- Born: Mary Ruth Manning 1853 Dublin, Ireland
- Died: 27 January 1930 (aged 76–77) Dublin, Ireland
- Education: Académie Julian
- Occupations: Painter; art teacher;
- Father: Robert Manning
- Relatives: Geraldine Manning

= Mary Manning (artist) =

Irish painter and art teacher (1853–1930

Mary Ruth "May" Manning (1853 – 27 January 1930) was an Irish landscape and figure painter and art teacher active in Dublin. Manning's students included Mary Swanzy and Mainie Jellett.

==Early life and education==
Manning was born on 17 July 1853 in Dublin to Robert Manning, surveyor and civil engineer, and Susanna Manning (died 1894).

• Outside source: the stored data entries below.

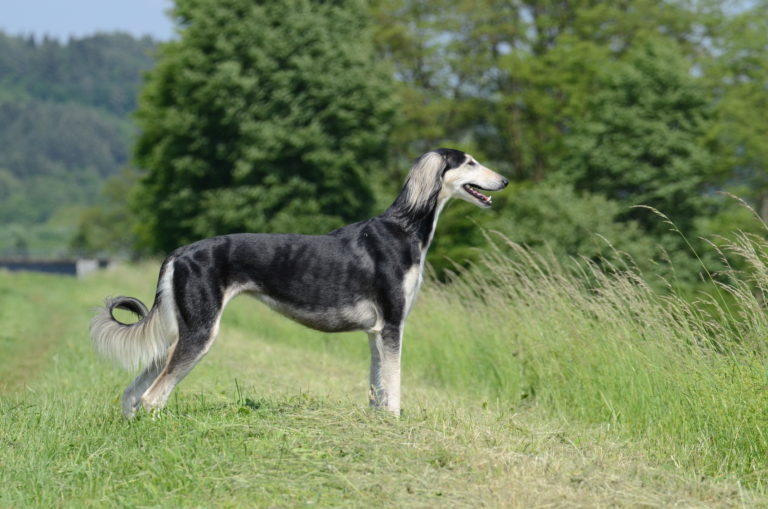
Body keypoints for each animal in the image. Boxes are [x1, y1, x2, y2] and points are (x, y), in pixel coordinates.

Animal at [90, 148, 508, 416]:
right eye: (470, 162)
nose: (504, 179)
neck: (403, 227)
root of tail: (180, 252)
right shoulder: (392, 324)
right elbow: (393, 386)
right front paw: (395, 423)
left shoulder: (376, 331)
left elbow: (377, 386)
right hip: (199, 332)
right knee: (152, 397)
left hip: (179, 332)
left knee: (133, 392)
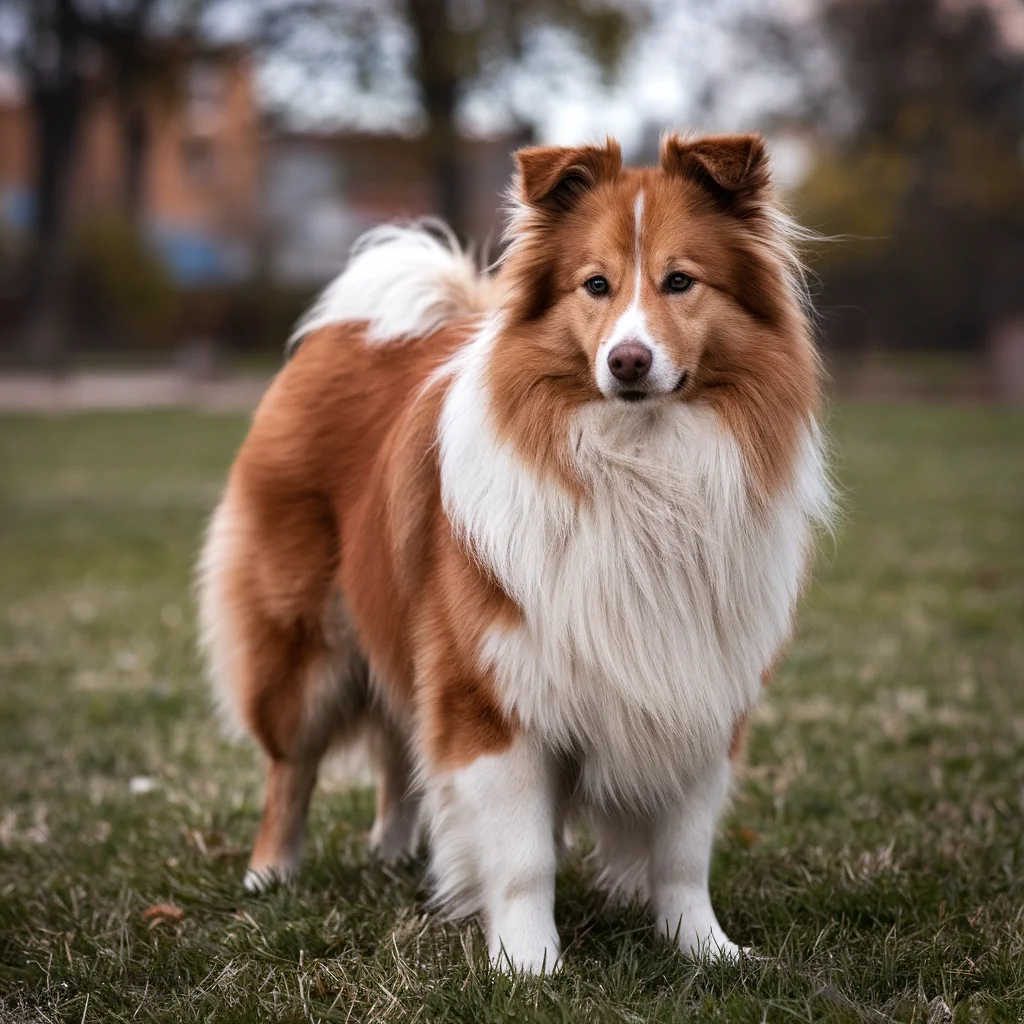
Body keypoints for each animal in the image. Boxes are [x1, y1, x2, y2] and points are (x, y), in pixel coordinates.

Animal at [193, 132, 831, 970]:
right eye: (595, 285)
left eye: (680, 281)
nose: (628, 361)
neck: (640, 466)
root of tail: (353, 329)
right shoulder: (491, 690)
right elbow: (523, 854)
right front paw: (527, 965)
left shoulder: (700, 686)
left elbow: (683, 852)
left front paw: (705, 949)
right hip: (305, 644)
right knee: (290, 767)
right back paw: (271, 873)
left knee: (399, 742)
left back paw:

One of eight siblings, Manning was the sister of Geraldine Manning, a suffragette.

From 1878 to 1879, Manning studied in Paris at the Académie Julian alongside Louise Catherine Breslau and Sarah Purser.

==Artistic work and influence==
Manning worked primarily in oil and watercolour. In 1880, Manning moved to the family home in Ely Place, Dublin. From 1880 to 1892, her work was exhibited by the Royal Birmingham Society of Artists, the Walker Art Gallery, the Royal Hibernian Academy (RHA), and in Brussels. Manning is best known for her influence on a number of Irish women artists of the time. She and sisters held art lessons from a studio for young women who could to enter the RHA, many of whom she encouraged to study in Paris. Amongst the artists she taught and influenced are Mary Swanzy and Mainie Jellett. Her teaching took up most of her time, which led to her exhibiting her own work infrequently. Manning became a member of the Dublin Sketching Club in 1885. During 1889 to 1892, Manning lived in Hampstead, London.

An oil painting of a landscape and setting sun by Manning is on display in the National Gallery of Ireland, whilst her Study of a boy is in the collections of the Hugh Lane Gallery.

==Personal life==
Neither Manning or her four sisters married, and lived together with their parents at the family home in Ely Place. In 1905, Manning and at least two of her four sisters moved to Winton Road, Dublin.

On 27 January 1930, Manning died at her home on Winton Road.